Missouri Justices Asked to Handle Strained Public Defender System

ST. LOUIS (CN) – St. Louis County public defenders who say they have too many cases to guarantee criminal defendants’ rights to effective counsel should have their claims heard by Missouri’s highest court, a state appeals court ruled Wednesday. 

In January, the St. Louis County Trial Office requested a conference to discuss the challenges facing 16 of the 20 public defenders in the office who said they were so overburdened they could not properly represent their clients.

After meetings between officials to discuss how to reduce their caseloads, St. Louis County Circuit Judge Douglas Beach agreed in March that the public defenders had too many cases and ruled that private attorneys should take on some lower-level cases to relieve them. 

But the Missouri Court of Appeals in St. Louis found Wednesday that Beach should not have treated the claims as “court-tried” civil actions. Instead, administrative proceedings should be held to deal with caseload concerns under state law, Judge James Dowd wrote in the 14-page opinion. 
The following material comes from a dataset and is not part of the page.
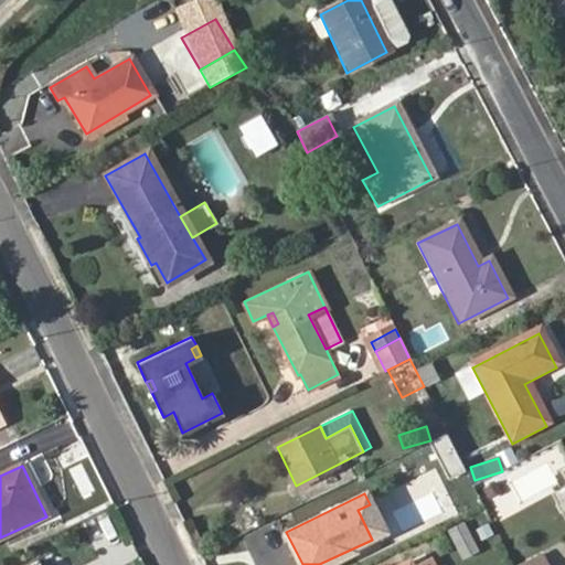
[(462,560),(480,551),(465,520),(447,529),(462,560)]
“Public defender caseload concerns would almost certainly be better addressed by the legislature through budgetary action or by enacting statutory caseload protocols or standards rather than by tasking the judicial branch with the potentially overwhelming responsibility of considering case by case whether each individual public defender who claims a caseload issue will in fact be unable to provide effective assistance of counsel,” Dowd added.

Under normal circumstances, the appeals court said it would rule to send the case back to the trial court and direct the presiding judge to handle the public defenders’ claims under Missouri’s Administrative Procedure Act and other state laws.
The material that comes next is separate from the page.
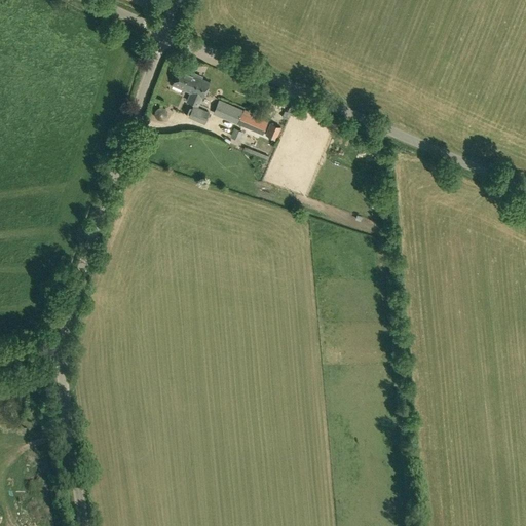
[(201,96),(202,96),(209,81),(198,77),(199,75),(179,67),(172,84),(190,92),(187,101),(197,105),(201,96)]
But given the “general interest and importance,” the court decided to transfer the case to the Missouri Supreme Court under rules of civil procedure. 

Michael Barrett, director of the Missouri Public Defender System, said he could not comment on pending litigation. The 21st District Defender Stephen Reynolds was not available for comment.

Chief Judge Lisa Page and Judge Kurt Odenwald joined Dowd’s opinion. 

The case is a small part of a broader crisis in the state’s public defender system. 

The Sixth Amendment of the U.S. Constitution guarantees criminal defendants the right to an attorney even if they cannot afford one. In Missouri, the situation for state public defenders has become so dire that they have refused to represent defendants.

The American Civil Liberties Union filed a class action last year alleging that the state’s justice system is at breaking point. The group claimed defendants are being deprived of constitutional guarantees that were enshrined in the landmark 1963 U.S. Supreme Court case Gideon v. Wainwright.